Bolinhas de gude
O Milton defendia de unhas e dentes a atenção do irmão maior Dair. Minha
tentativa espevitada de aproximação para ouvir aqueles doutos ensinamentos no
ramo e rumo das bolinhas de gude foi rechaçada com um sinalizador murro no
nariz, que doeu, me fez chorar, mas me devolveu a consciência de que meus sete
anos de idade eram pouco pros nove do Milton. E bastantes para aprender rápido -
antes do segundo golpe.
O jeito era baixar o facho e o penacho, e seguir a inefável "pecking order", que
também existe no mundimundo dos petizes, pra poder seguir as explicações do
mestre Dair, no alto de seus dez anos. O mano Beu, com seus quatro pra cinco
anos, e o Andrade, irmão menor do Dair e do Milton, beirando os seis, formavam
uma dupla inocente, e senhores de suas próprias brincadeiras, não constituíam
risco à estabilidade da ordem. Na visão miltoniana.
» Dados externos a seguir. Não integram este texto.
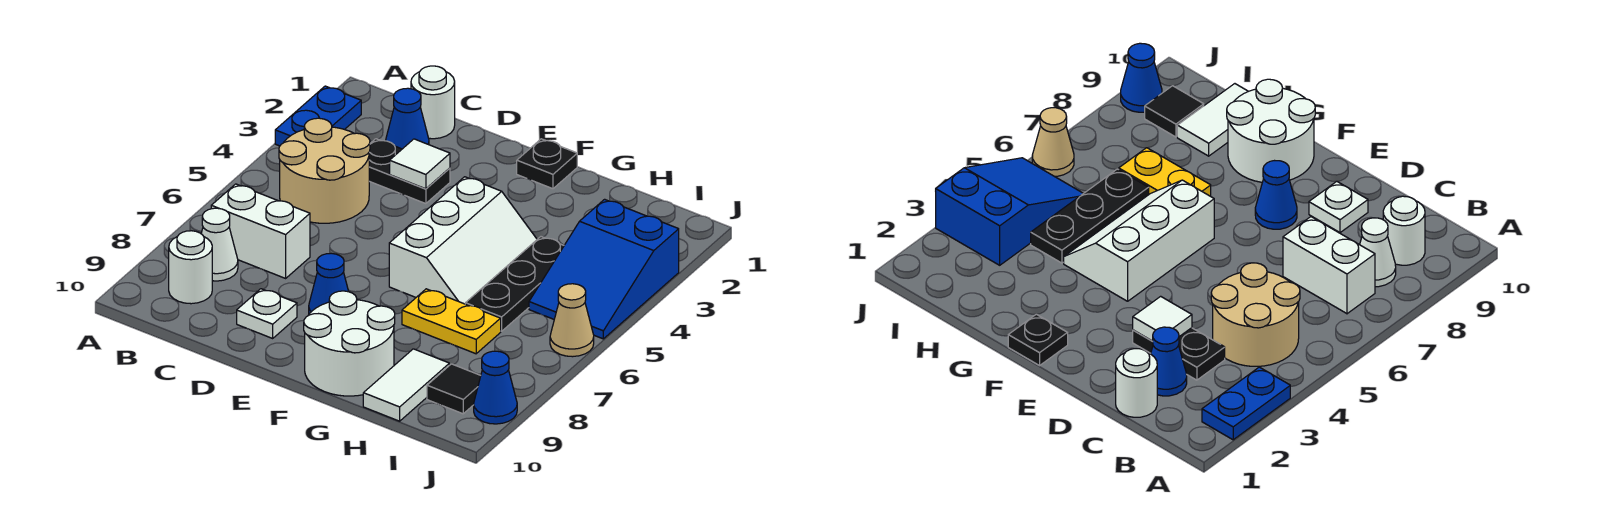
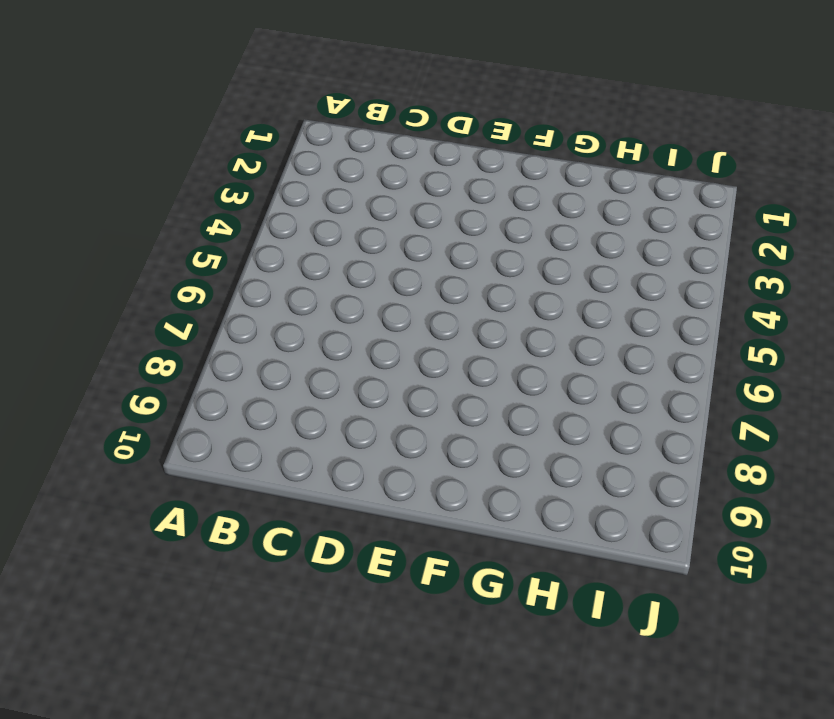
none -> blue 1x2 plate [275,86,361,146]
none -> tan 2x2 round brick [279,118,370,223]
none -> white 1x2 brick [211,184,310,278]

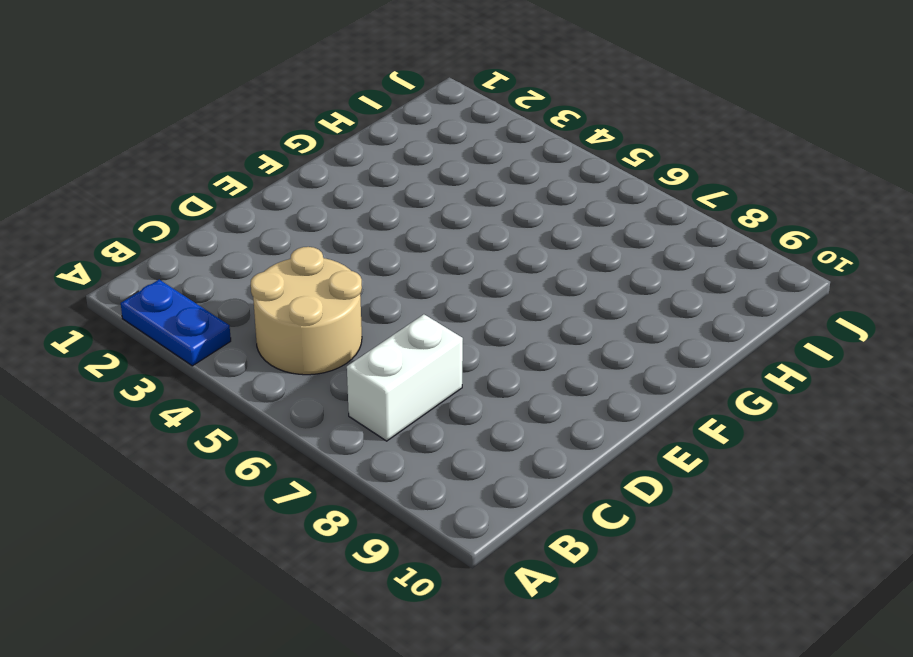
none -> white 1x1 cone [201,208,238,281]
none -> white 1x1 round brick [169,231,212,304]
none -> white 1x1 round brick [411,66,455,139]

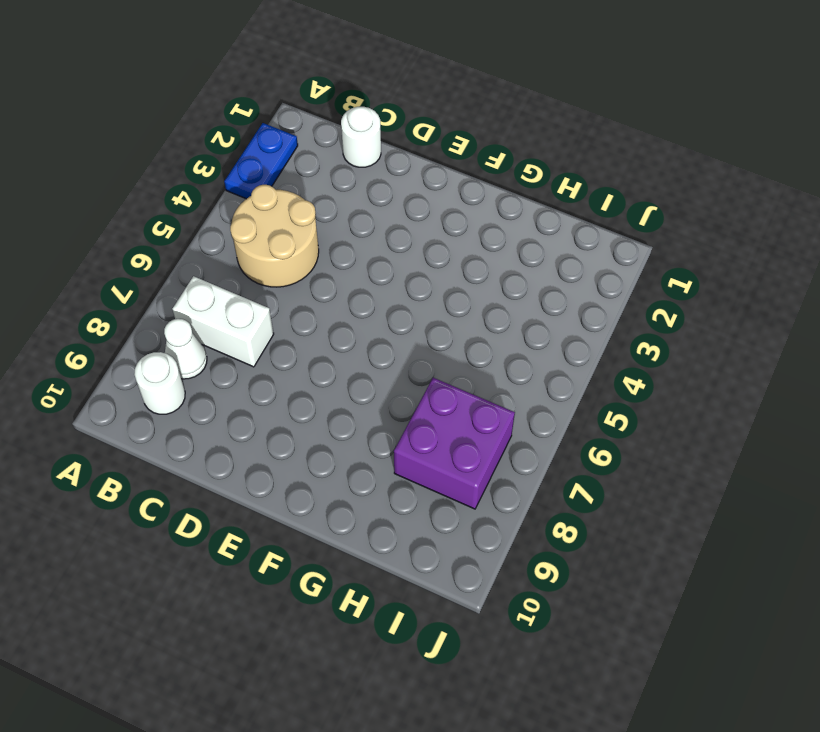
purple 2x2 brick [394,378,515,509] -> yellow 1x2 plate [402,289,501,354]
none -> blue 1x1 cone [386,88,429,149]
none -> black 1x2 plate [369,139,450,204]
none -> white 1x1 plate [237,289,297,338]

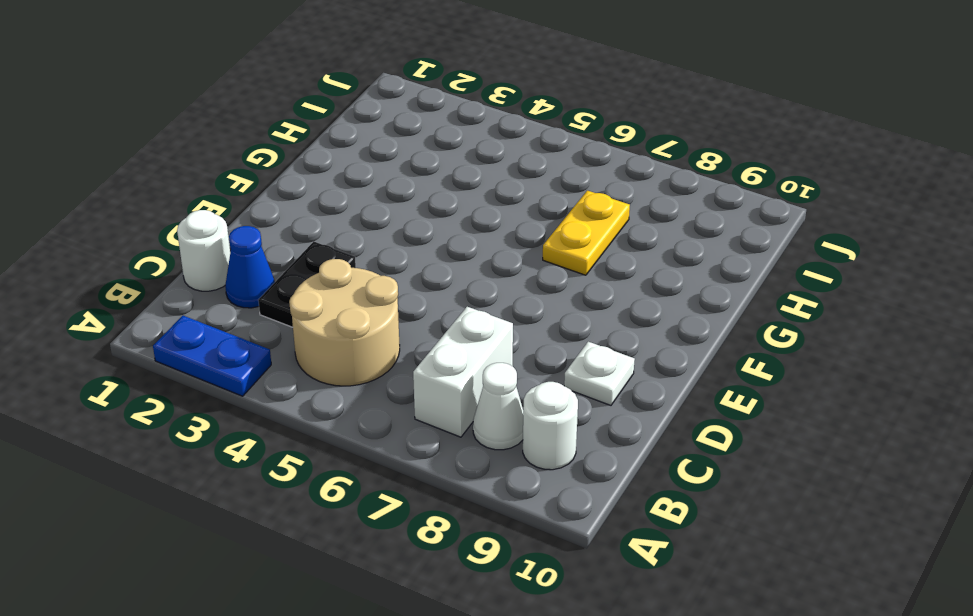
none -> blue 1x1 cone [309,253,349,314]
none -> black 1x1 plate [517,139,577,189]
none -> white 2x3 slope [389,177,537,304]

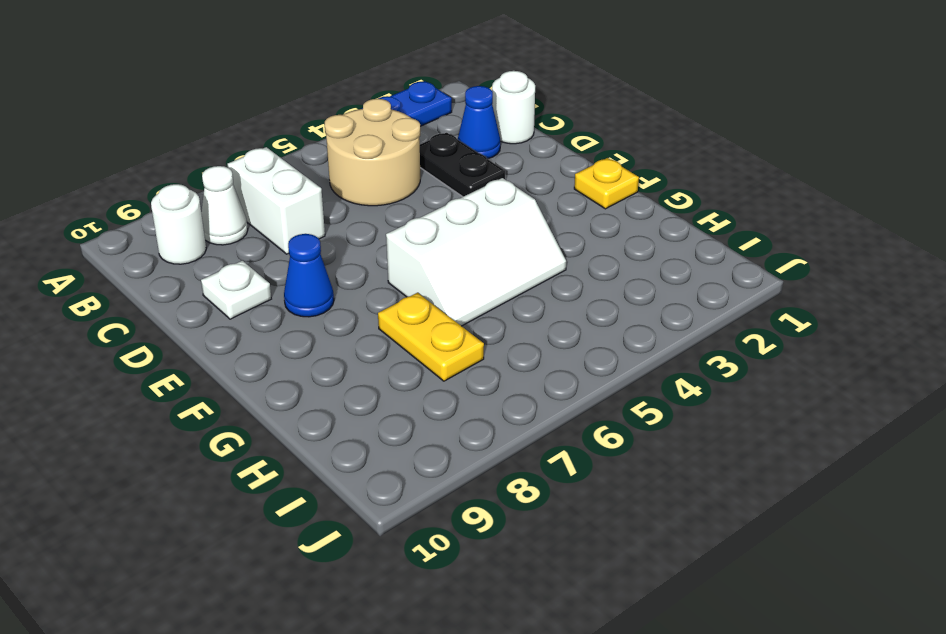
yellow 1x1 plate [574,158,639,209] -> black 1x1 plate [517,139,577,189]
none -> white 2x2 round brick [304,291,395,396]
none -> black 1x3 plate [465,237,564,331]
none -> white 1x2 tile [363,349,449,421]

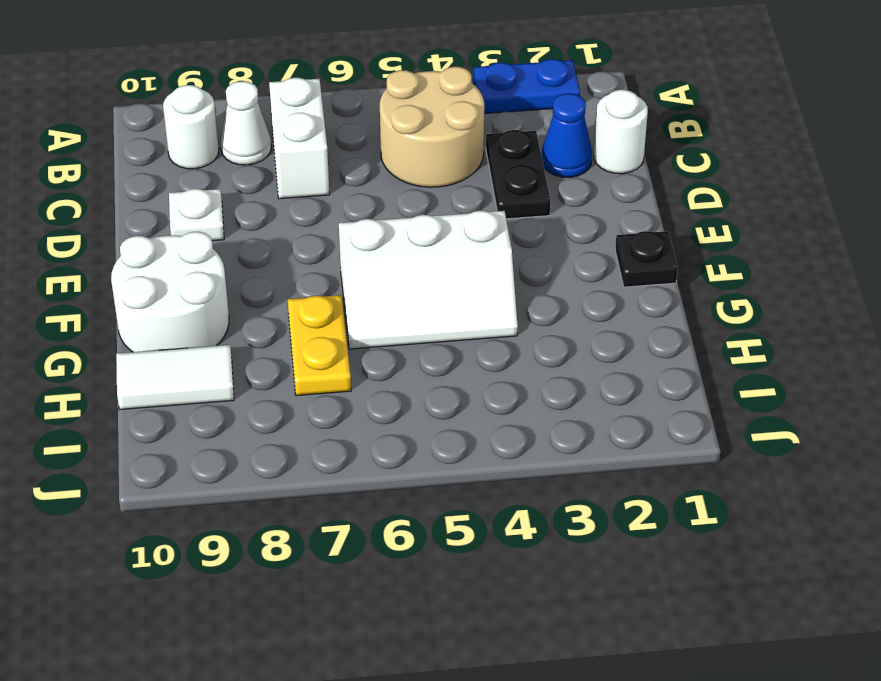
none -> blue 1x1 cone [309,253,349,314]
none -> black 1x3 plate [465,237,564,331]
none -> blue 2x3 slope [529,199,679,339]

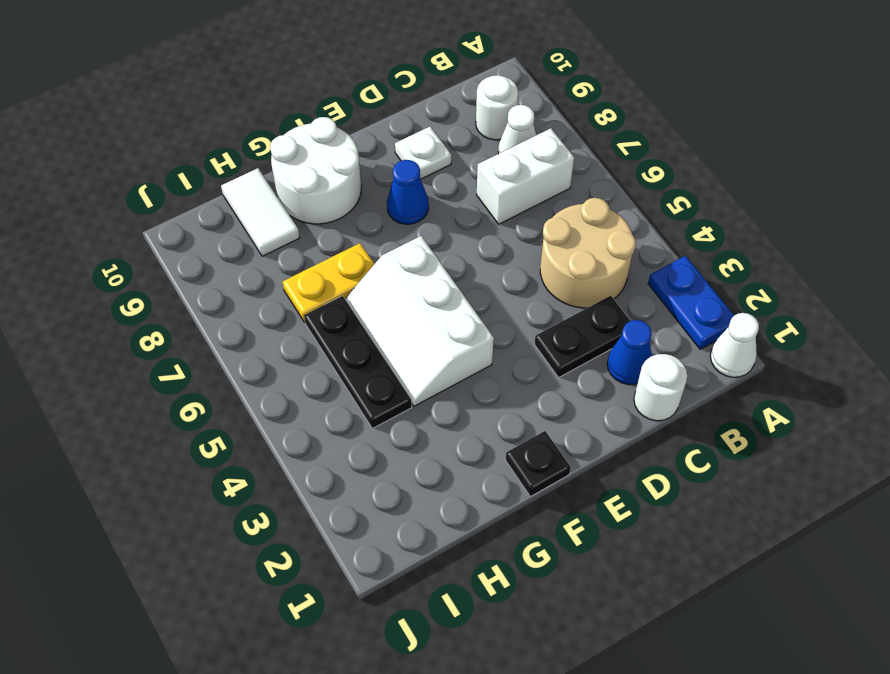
white 1x1 cone [710,313,759,377] -> none
none -> blue 2x3 slope [529,199,679,339]
none -> black 1x1 tile [427,364,481,414]
none -> tan 1x1 cone [550,284,594,357]

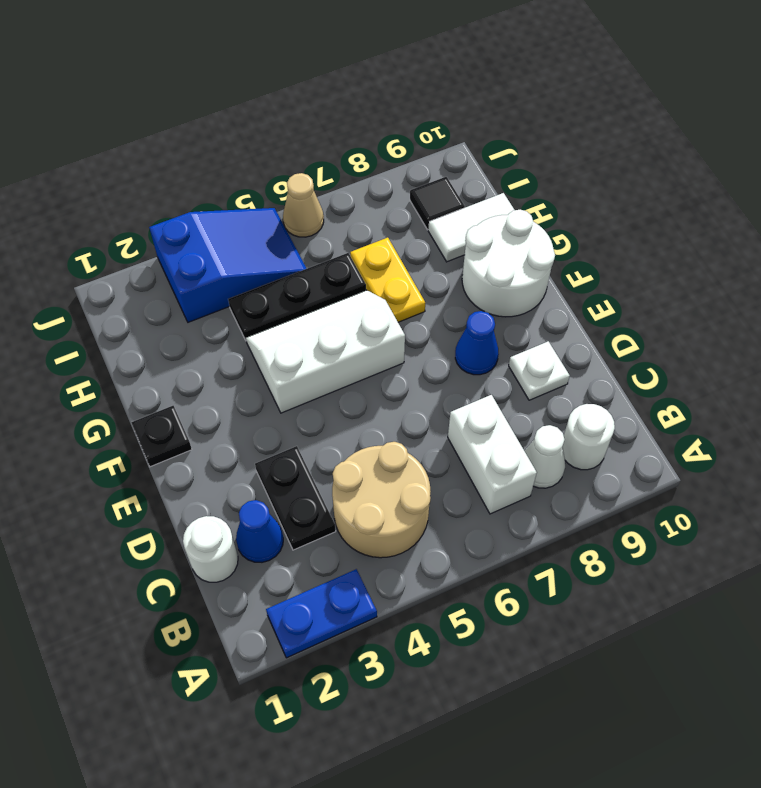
none -> blue 1x1 cone [474,351,517,424]
none -> white 1x1 tile [390,139,450,189]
E, impassível, o Dair, dos cabelos cacheados, olhos esverdeados - que podia bem
ser Adail, Adair, Aldair de pia batismal - ia destilando seus ensinamentos, para o
gáudio da tropa, passando-nos noções que se não iriam perdurar por toda uma vida
sobre o "obrigo o avanço", o "não dou limps nem reps", o "de fino ou de grosso", et
coetera, ao menos iriam dar sobrevida às nossas bolinhas.